_WORK ITEM_
Should an entry contain an image, omit it and repeat the rest exactly.

[Document structure recognition data]

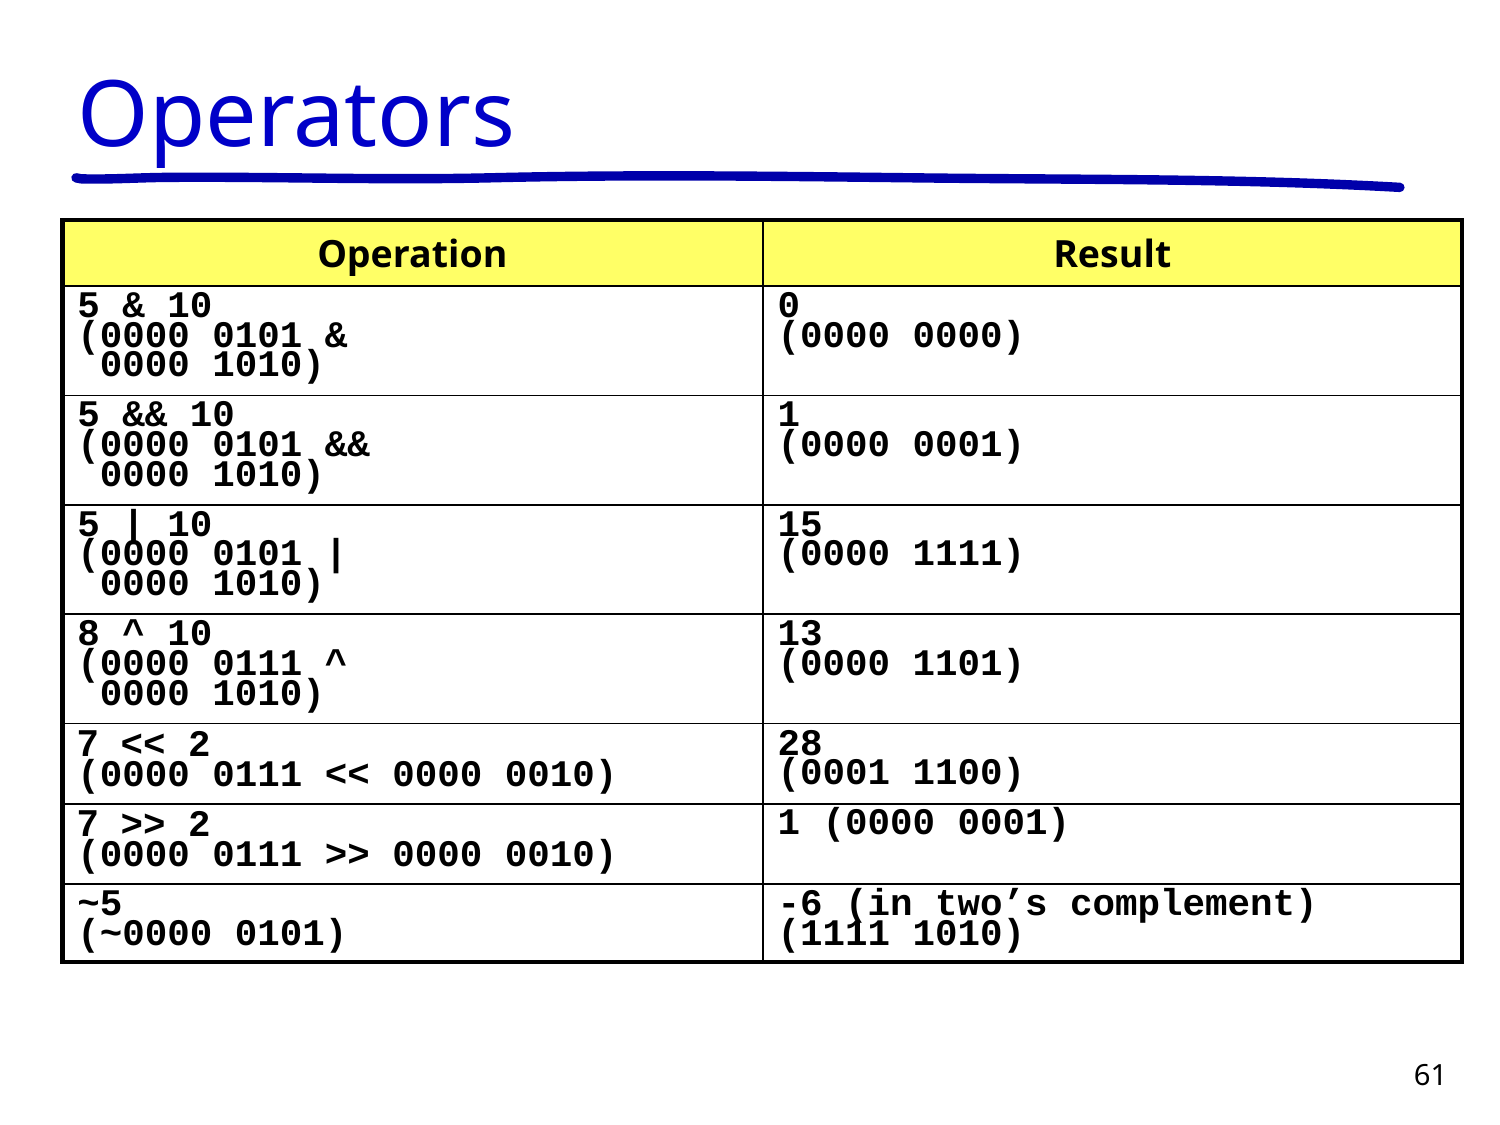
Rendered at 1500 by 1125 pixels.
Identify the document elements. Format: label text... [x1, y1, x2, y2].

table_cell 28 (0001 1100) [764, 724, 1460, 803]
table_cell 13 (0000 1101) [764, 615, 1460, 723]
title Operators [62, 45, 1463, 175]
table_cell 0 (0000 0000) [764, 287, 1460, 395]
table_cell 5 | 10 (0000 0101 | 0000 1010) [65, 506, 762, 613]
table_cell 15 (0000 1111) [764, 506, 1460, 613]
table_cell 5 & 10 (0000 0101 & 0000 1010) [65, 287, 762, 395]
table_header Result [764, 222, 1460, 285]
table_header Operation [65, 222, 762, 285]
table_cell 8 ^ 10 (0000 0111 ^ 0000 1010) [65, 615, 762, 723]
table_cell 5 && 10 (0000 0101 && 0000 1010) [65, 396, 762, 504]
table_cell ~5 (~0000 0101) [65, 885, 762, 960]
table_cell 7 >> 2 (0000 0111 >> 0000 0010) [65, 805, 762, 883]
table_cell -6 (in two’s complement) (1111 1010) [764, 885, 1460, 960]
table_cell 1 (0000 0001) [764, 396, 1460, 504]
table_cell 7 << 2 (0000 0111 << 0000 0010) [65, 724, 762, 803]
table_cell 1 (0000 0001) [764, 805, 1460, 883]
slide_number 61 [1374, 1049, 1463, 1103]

_FINISHED TASK_
Rendered at 1500 by 1125 pixels.
Identify the document elements. Format: label text... [x1, y1, x2, y2].

table_cell 28 (0001 1100) [764, 724, 1460, 803]
table_cell 13 (0000 1101) [764, 615, 1460, 723]
title Operators [62, 45, 1463, 175]
table_cell 0 (0000 0000) [764, 287, 1460, 395]
table_cell 5 | 10 (0000 0101 | 0000 1010) [65, 506, 762, 613]
table_cell 15 (0000 1111) [764, 506, 1460, 613]
table_cell 5 & 10 (0000 0101 & 0000 1010) [65, 287, 762, 395]
table_header Result [764, 222, 1460, 285]
table_header Operation [65, 222, 762, 285]
table_cell 8 ^ 10 (0000 0111 ^ 0000 1010) [65, 615, 762, 723]
table_cell 5 && 10 (0000 0101 && 0000 1010) [65, 396, 762, 504]
table_cell ~5 (~0000 0101) [65, 885, 762, 960]
table_cell 7 >> 2 (0000 0111 >> 0000 0010) [65, 805, 762, 883]
table_cell -6 (in two’s complement) (1111 1010) [764, 885, 1460, 960]
table_cell 1 (0000 0001) [764, 396, 1460, 504]
table_cell 7 << 2 (0000 0111 << 0000 0010) [65, 724, 762, 803]
table_cell 1 (0000 0001) [764, 805, 1460, 883]
slide_number 61 [1374, 1049, 1463, 1103]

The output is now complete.